Sessions 13–17 · Weeks 7–9

Session 13 Mon, May 11

Foundations of interpretable AI

Erasmus, Brunet & Fisher, "What Is Interpretability?" (2021). Focus on §1, §2.2, §3, and §4.1–§4.3 (≈12 pages).

Session 14 Wed, May 13

Local model-agnostic explanations (LIME)

Ribeiro, Singh & Guestrin, "Why Should I Trust You?: Explaining the Predictions of Any Classifier" (2016).

Session 15 Mon, May 18

Feature attribution methods

Lundberg & Lee, "A Unified Approach to Interpreting Model Predictions" (SHAP) (2017).

Note: The paper is mostly heavy on technicalities. As an introduction you can read and reaction post instead through Hart, "Shapley Value" (The New Palgrave Dictionary of Economics, 2nd ed., 2008), instead which talks about Shapley values in general — not just in xAI — although the course will focus on the AI application.

Session 16 Wed, May 20

Causal abstraction & mechanistic interpretability

Geiger, Lu, Icard & Potts, "Causal Abstractions of Neural Networks" (2021) — listed here as the conceptual scaffold for the session; this is not the paper I recommend you read.

Please read this one instead: Ameisen et al. (Anthropic, 2025), "Circuit Tracing: Revealing Computational Graphs in Language Models" — sections 1–3 only (Introduction, Building an Interpretable Replacement Model, Attribution Graphs).

No Class Mon, May 25

Memorial Day — No class

Session 17 Wed, May 27

Causal mechanisms in LLMs

Refresher: quickly skim sections 1–3 of Ameisen et al. (Anthropic, 2025), "Circuit Tracing: Revealing Computational Graphs in Language Models" (the Session 16 reading) for context then read just the short section "Chain-of-thought Faithfulness" (≈3 pages) from the companion paper to this one at: Lindsey et al. (Anthropic, 2025), "On the Biology of a Large Language Model"

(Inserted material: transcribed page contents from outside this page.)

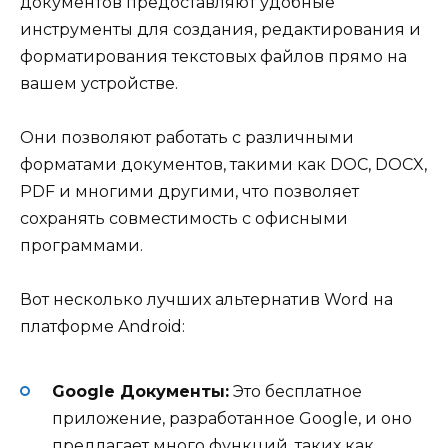
документов предоставляют удобные
инструменты для создания, редактирования и
форматирования текстовых файлов прямо на
вашем устройстве.
Они позволяют работать с различными
форматами документов, такими как DOC, DOCX,
PDF и многими другими, что позволяет
сохранять совместимость с офисными
программами.
Вот несколько лучших альтернатив Word на
платформе Android:
Google Документы:
Это бесплатное
приложение, разработанное Google, и оно
предлагает много функций, таких как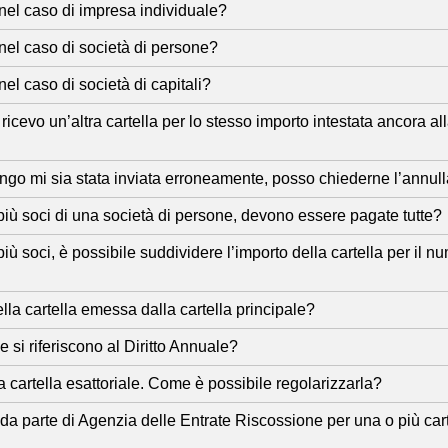
e nel caso di impresa individuale?
e nel caso di società di persone?
 nel caso di società di capitali?
e ricevo un’altra cartella per lo stesso importo intestata ancora 
tengo mi sia stata inviata erroneamente, posso chiederne l’annul
a più soci di una società di persone, devono essere pagate tutte?
 più soci, è possibile suddividere l’importo della cartella per il
la cartella emessa dalla cartella principale?
le si riferiscono al Diritto Annuale?
a cartella esattoriale. Come è possibile regolarizzarla?
 parte di Agenzia delle Entrate Riscossione per una o più cartel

Optionally, you can also read the section "Uncovering Hidden Goals in a Misaligned Model" immediately following this one in the same paper .

Student Presentations

Sessions 18–19 · Week 10

Session 18 Mon, Jun 1

Student presentations I

Session 19 Wed, Jun 3

Student presentations II

General information

What to expect?

What you can expect from me

I will …

Provide an introduction and context for the papers discussed during the seminar
Facilitate class discussions
Provide feedback on final papers
Be available during office hours

What I expect from you

You will …

Attend class and participate in discussions
Lead one discussion session
Submit reaction posts (due 8pm before class)
Write a final paper
Present your work in Sessions 18–19

Grading

1/3 class participation
1/3 reaction posts
1/3 final paper

Reaction posts

Reaction posts should be submitted by 8pm the night before class. They should be 1-2 paragraphs and engage critically with the assigned readings. You should express your opinion rather than summarize the contents of the paper. You may raise questions, identify connections to other material, or offer a brief argument.

Final paper

The final paper should be 1000-2000 words and engage substantively with topics covered in the course. It may be one of the following three:

An empirical project proposal (can include computational modelling projects)
A literature review based on one of the class topics
A theoretical essay

You will also be expected to give a short presentation of your project during the last two sessions of the course, which will be part of the grading for the final paper.

Policies

Please familiarize yourself with Stanford’s honor code. We will adhere to it and follow through on its penalty guidelines.

Access and accommodations

Stanford is committed to providing equal educational opportunities for disabled students. Disabled students are a valued and essential part of the Stanford community. We welcome you to our class. If you experience disability, please register with the Office of Accessible Education (OAE). Professional staff will evaluate your needs, support appropriate and reasonable accommodations, and prepare an Academic Accommodation Letter for faculty. To get started, or to re-initiate services, please visit oae.stanford.edu. If you already have an Academic Accommodation Letter, we invite you to share your letter with us. Academic Accommodation Letters should be shared at the earliest possible opportunity so we may partner with you and OAE to identify any barriers to access and inclusion that might be encountered in your experience of this course.